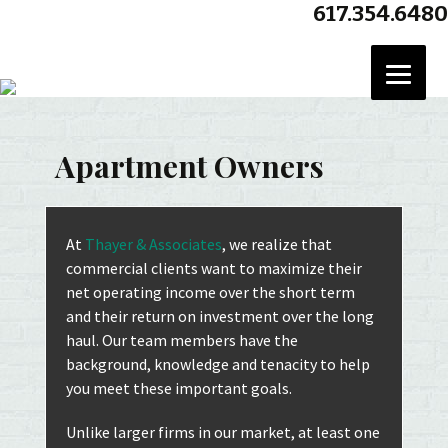
617.354.6480
Se
for
Apartment Owners
At
Thayer & Associates
, we realize that
commercial clients want to maximize their
net operating income over the short term
and their return on investment over the long
haul. Our team members have the
background, knowledge and tenacity to help
you meet these important goals.
Unlike larger firms in our market, at least one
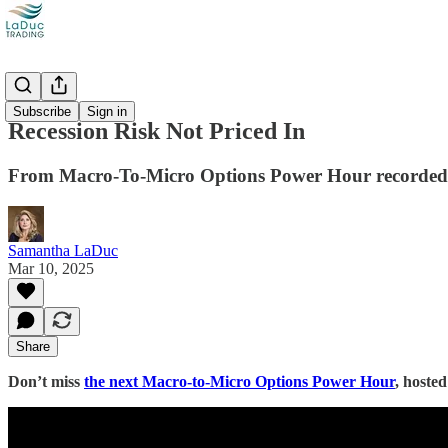
Videos
Subscribe
Sign in
Recession Risk Not Priced In
From Macro-To-Micro Options Power Hour recorded
Samantha LaDuc
Mar 10, 2025
Share
Don’t miss
the next Macro-to-Micro Options Power Hour
, hoste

- [Job]: Can you write out the text of both items again, swapping "Power Hour" for "Power Session" everywhere it occurs, changing nothing else and leaving out the pictures?

- [Reply to the task]:
617.354.6480
Se
for
Apartment Owners
At
Thayer & Associates
, we realize that
commercial clients want to maximize their
net operating income over the short term
and their return on investment over the long
haul. Our team members have the
background, knowledge and tenacity to help
you meet these important goals.
Unlike larger firms in our market, at least one
Videos
Subscribe
Sign in
Recession Risk Not Priced In
From Macro-To-Micro Options Power Session recorded
Samantha LaDuc
Mar 10, 2025
Share
Don’t miss
the next Macro-to-Micro Options Power Session
, hoste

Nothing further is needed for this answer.